### [DIRECTIONS]
a - In the Hadoop EBS text, what must the size of the drives match?
b - Please say whether each statement agrees with the Hadoop EBS text, answering yes or no and quoting the deciding words: (i) the volumes are generated from the formatted snapshot created earlier; (ii) the cluster is launched with three slave nodes; (iii) the two devices of the "slave" role share one mount point.

### [SOURCE TEXT]
Each role (here "master" and "slave") is the key to an array of volume
specifications. In this example, the "slave" role has two devices ("/dev/sdj"
and "/dev/sdk") with different mount points, sizes, and generated from an EBS
snapshot. The snapshot is the formatted snapshot created earlier, so that the
volumes we create are pre-formatted. The size of the drives must match the size
of the snapshot created earlier.

Let's create actual volumes using this file.

% hadoop-ec2 create-storage my-ebs-cluster master 1 \
    my-ebs-cluster-storage-spec.json
% hadoop-ec2 create-storage my-ebs-cluster slave 2 \
    my-ebs-cluster-storage-spec.json

Now let's start the cluster with 2 slave nodes:

% hadoop-ec2 launch-cluster my-ebs-cluster 2

Login and run a job which creates some output.

### [RECORD EXTRACTS]
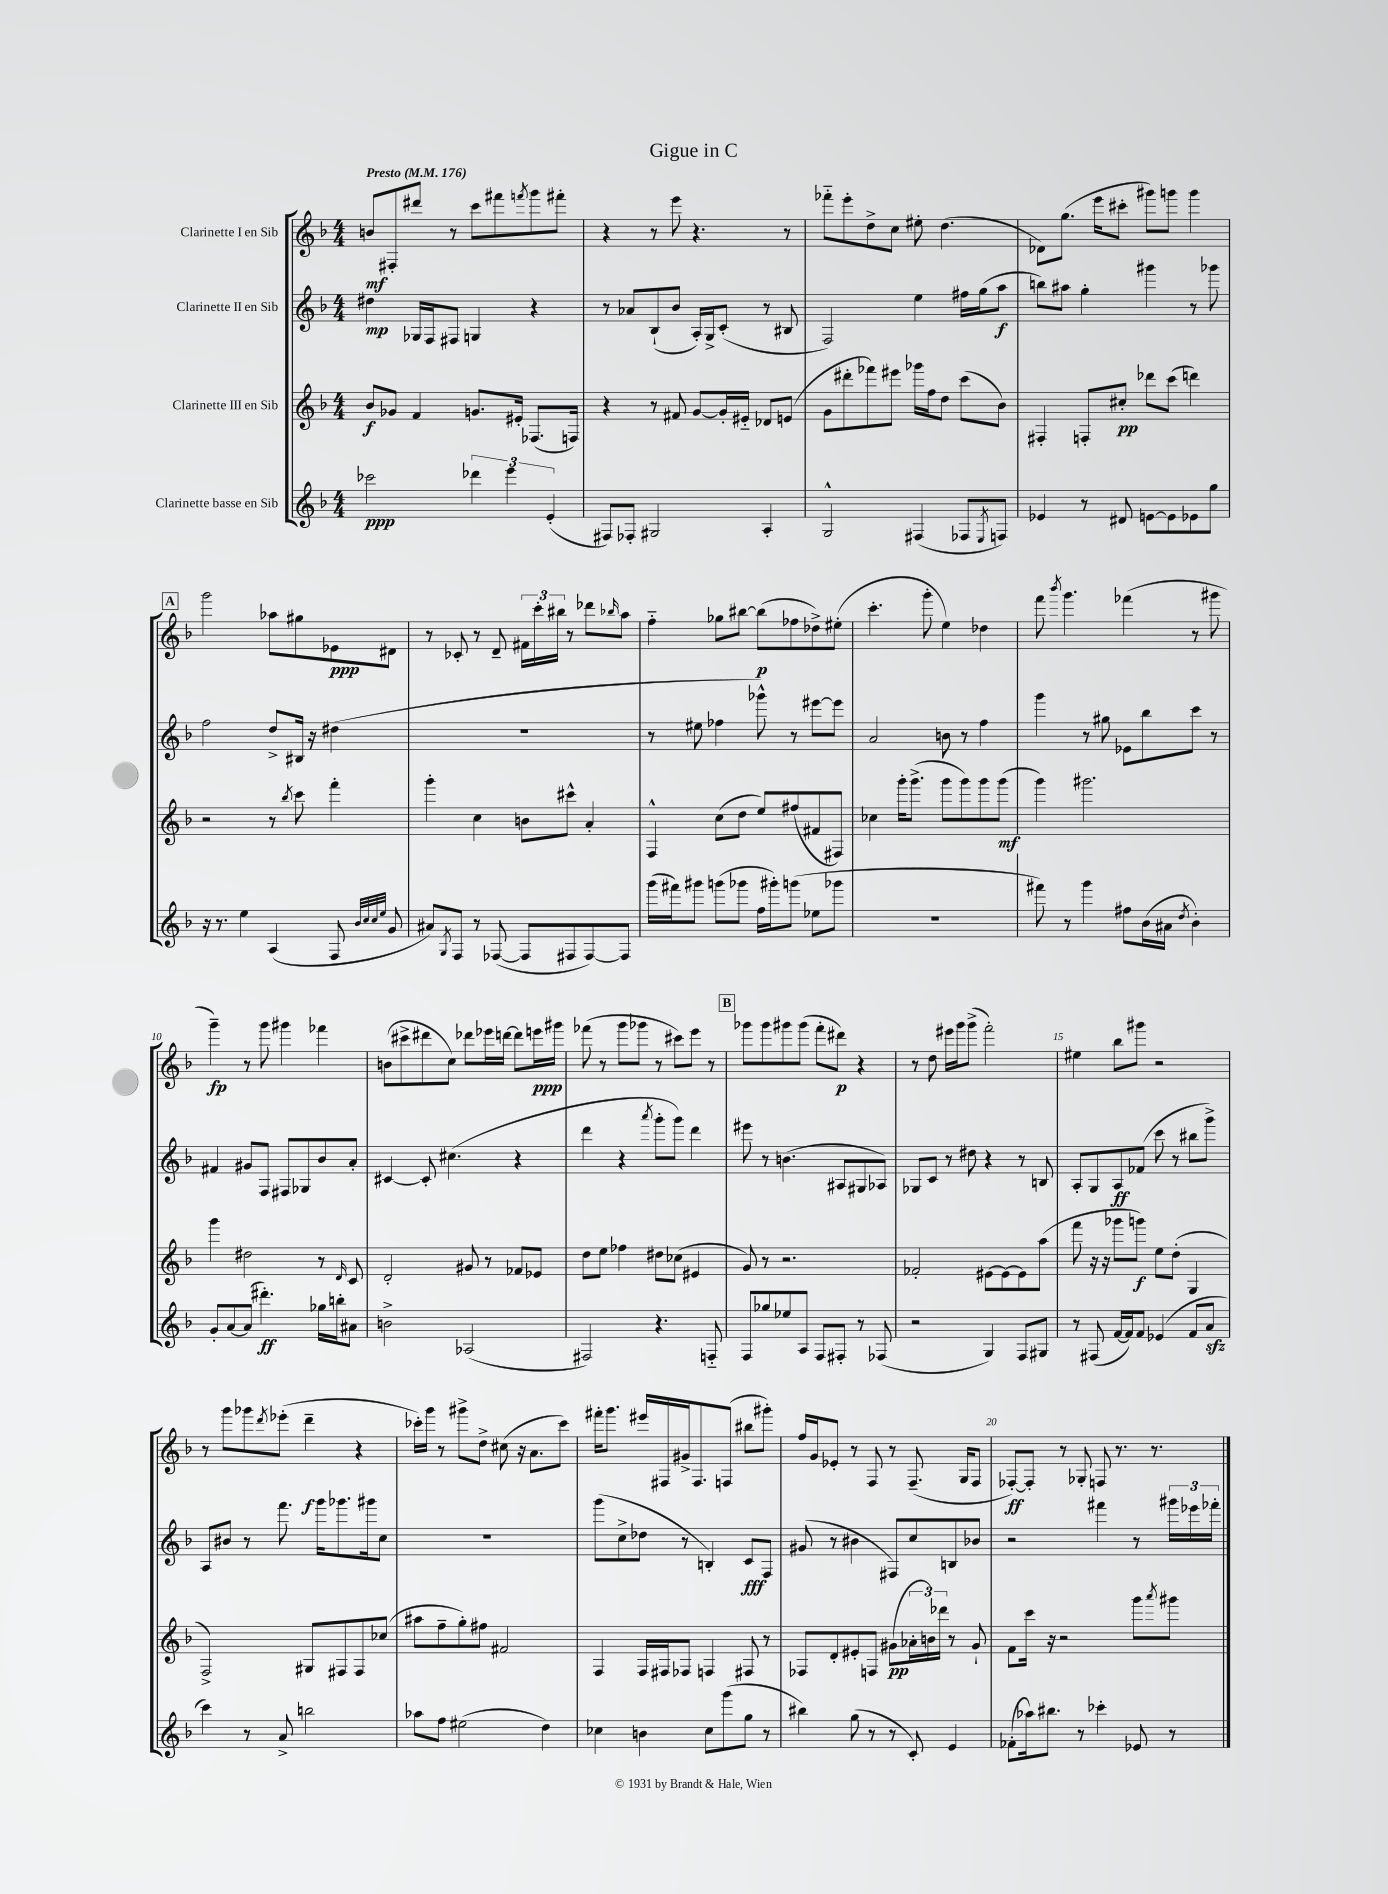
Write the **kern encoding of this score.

**kern	**kern	**kern	**kern
*staff4	*staff3	*staff2	*staff1
*clefG2	*clefG2	*clefG2	*clefG2
*k[b-]	*k[b-]	*k[b-]	*k[b-]
*M4/4	*M4/4	*M4/4	*M4/4
*MM176	*MM176	*MM176	*MM176
2ccc-	8b-	4dd#	8b
.	8g-	.	8F#'
.	4f	16G-	8ddd#
.	.	16F	.
.	.	8F#	8r
6ddd-	8.g	4G	8ccc
.	.	.	8fff#
6eee	.	.	.
.	16e#'	.	.
.	.	.	8qfff
.	(8.F-	4r	8ggg
(6e'	.	.	.
.	.	.	8fff#'
.	16F)	.	.
=	=	=	=
8F#)	4r	8r	4r
8F-'	.	8a-	.
2G#	8r	(8B-`	8r
.	8f#	8b-	8eee
.	[8g	16A')	4.r
.	.	16G^	.
.	16g']	(8c'	.
.	16e#'~	.	.
4A'	8d-	8r	.
.	(8e	8B#	8r
=	=	=	=
2G^^	8g	2F)	8fff-'~
.	8ddd#'	.	8eee'
.	8fff-)	.	8dd^
.	8eee#	.	8cc
(4F#	16ggg-	4ee	8ee#'
.	16ff	.	.
.	8dd	.	(4.dd
8F-	(8ccc	16ff#	.
.	.	(16gg	.
8qE	.	.	.
8F)	8b-)	8aa	.
=	=	=	=
4e-	4F#'	8bb)	8d-)
.	.	8aa#	(8.gg
8r	8F'	4gg'	.
.	.	.	16eee
8d#	8cc#'	.	8ccc#'
[8e	8ddd-	4ggg#	8ggg#)
8e]	(8ccc	.	8ggg
8e-	4ddd)	8r	4ggg
8gg	.	8ggg-	.
=	=	=	=
16r	2r	2ff	2ggg
8.r	.	.	.
4ee	.	.	.
(4A	8r	8dd^	8aa-
.	8qbb-	.	.
.	8ccc	16B#	8gg#
.	.	16r	.
8F	4fff'	(4dd#	8e-
32qqb-	.	.	.
32qqcc	.	.	.
32qqcc	.	.	.
32qqee	.	.	.
8g	.	.	8d#
=	=	=	=
8a#)	4ggg'	1r	8r
8qG	.	.	.
8F	.	.	8c-'
8r	4cc	.	8r
([8F-	.	.	8d~
8F-]	8b	.	24f#
.	.	.	24ccc'
.	.	.	24bb#
8F#	8ccc#^^	.	8r
[8F#)	4a'	.	8ddd-
.	.	.	16qqbb-
8F#]	.	.	8aa
=	=	=	=
(16ggg	4F^^	8r	4ff'~
16fff#)	.	.	.
8ggg#	.	8ee#	.
(8ggg	(8cc	4ff-	8gg-
8ggg-	8dd	.	[8bb#
16ff	8ee)	8ggg-^^)	(8bb#]
16ggg#')	.	.	.
(8ggg	(8ff#	8r	8ff-
8ee-	8f#	[8eee#	8dd-^)
8ggg-	8F#)	8eee#]	(8ee#'
=	=	=	=
1r	4cc-	2a	4.ccc'
.	16ggg'	.	.
.	(8.ggg^	.	.
.	.	.	8ggg'
.	8ggg	8b	4ee)
.	8ggg)	8r	.
.	8ggg	4ff	4dd-
.	(8ggg	.	.
=	=	=	=
8fff#)	4ggg)	4ggg	8fff
.	.	.	8qbbb-
8r	.	.	4.ggg
4ggg	2.ggg#	8r	.
.	.	8gg#	.
8ff#	.	8e-	(4fff-
(16b-	.	8bb-	.
16a#	.	.	.
8qdd	.	.	.
4b-')	.	8ccc	8r
.	.	8r	8ggg#
=	=	=	=
8g'	4ggg	4f#	4ggg~)
[8a	.	.	.
(8a]	2dd#	8g#	8r
4.ddd#')	.	8F	8ggg
.	.	8F#	4ggg#
.	.	8G-	.
16gg-	8r	8b-	4fff-
16bb'	.	.	.
.	16qqd	.	.
8a#	8c	8a'	.
=	=	=	=
2b^	2d'	[4c#	(8b
.	.	.	8ccc#^
.	.	8c#']	8ddd#
.	.	(4.cc#	8cc)
(2A-	8g#	.	8ddd-
.	8r	.	16eee-
.	.	.	[16ddd
.	8f-	4r	8ddd]
.	8e-	.	16eee
.	.	.	16ggg#
=	=	=	=
2F#)	8dd	4ddd	(8fff-
.	8ee	.	8r
.	4ff-	4r	8ggg
.	.	.	8ggg-
.	.	8qaaa	.
4.r	8dd#	8ggg'	8r
.	(8cc-	8ggg)	8ccc#)
.	4e#	4ddd	8eee
8F'~	.	.	8r
=	=	=	=
8F	8g)	8eee#	8ggg-
8gg-	8r	8r	8ggg-
8ee-	2.r	(4.b	8ggg#
8A	.	.	(8ggg#
8F	.	.	8fff'
8F#'	.	8A#	8ddd#)
8r	.	8G#	4r
(8F-	.	8A-)	.
=	=	=	=
2r	2f-'	8G-	8r
.	.	8c	8dd
.	.	8r	16eee#
.	.	.	16ggg
.	.	8dd#	(8ggg^
4G)	[8e#	4r	2fff')
.	8e#_	.	.
8F	8e#]	8r	.
8G#	(8aa	8B	.
=	=	=	=
8r	8fff	8A'	4ee#
(8F#	16r	8G	.
.	16r	.	.
[16f	8ggg-	8A	8bb-
16f])	.	.	.
8f	8ggg)	(8f-	8ggg#
(4e-	8ee	8ccc	2r
.	(8dd'	8r	.
8f	4G	8bb#	.
8a	.	8ggg^)	.
=	=	=	=
4ccc)	2F^)	8A	8r
.	.	8b#	8ggg
8r	.	8r	8ggg-
.	.	.	8qddd
8a^	.	8.fff	(8eee-'
2bb	8G#	.	4ddd~
.	.	16ggg	.
.	8F#	8.ggg-	.
.	8F#	.	4r
.	.	16ggg#	.
.	(8cc-	8cc	.
=	=	=	=
8aa-	8aa#	1r	16ccc-')
.	.	.	16ggg
8ff	8ff~	.	8r
(2ee#	8gg')	.	8ggg#^
.	8ff#	.	8dd^
.	2f#	.	(8cc#
.	.	.	16r
.	.	.	8.a
4dd)	.	.	.
.	.	.	8ccc-)
=	=	=	=
4cc-	4F	(8ggg	16fff#'
.	.	.	8.ggg
.	.	8cc^	.
4b	16F	8dd-	16eee#
.	16F#	.	16F#
.	8F-	8r	16g#^
.	.	.	8.F#
8cc-	4F	4B')	.
(8ggg	.	.	(8F
8gg	8F#	8c	8bb#
8r	8r	8F	8ggg#')
=	=	=	=
4bb#)	8F-	(8g#	16ff
.	.	.	16g
.	8d'	8r	8e-'
(8gg	8e#'	4b#	8r
8r	8F	.	8F
8r	(8g#	8F#)	8r
8c')	24a-'	8cc	(8.F~
.	24b)	.	.
.	24ddd-	.	.
4e	8r	8B	.
.	.	.	16G
.	8g#`	8b-	8F
=	=	=	=
(8f-'	8f	2r	[8F-')
16aa-)	16ccc	.	8F-']
8.bb#	16r	.	.
.	2r	.	8r
8r	.	.	8G-'
4ccc-'	.	4fff#	8F
.	.	.	8.r
8e-	8ggg	8r	.
.	.	.	8.r
.	8qaaa	.	.
8r	8ggg#	24ggg#	.
.	.	24eee-	.
.	.	24fff-'	.
==	==	==	==
*-	*-	*-	*-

### [ANSWERS TO THE EXERCISES]
a - The size of the snapshot created earlier.

b -
(i) Yes: "The snapshot is the formatted snapshot created earlier"
(ii) No: "Now let's start the cluster with 2 slave nodes"
(iii) No: "with different mount points"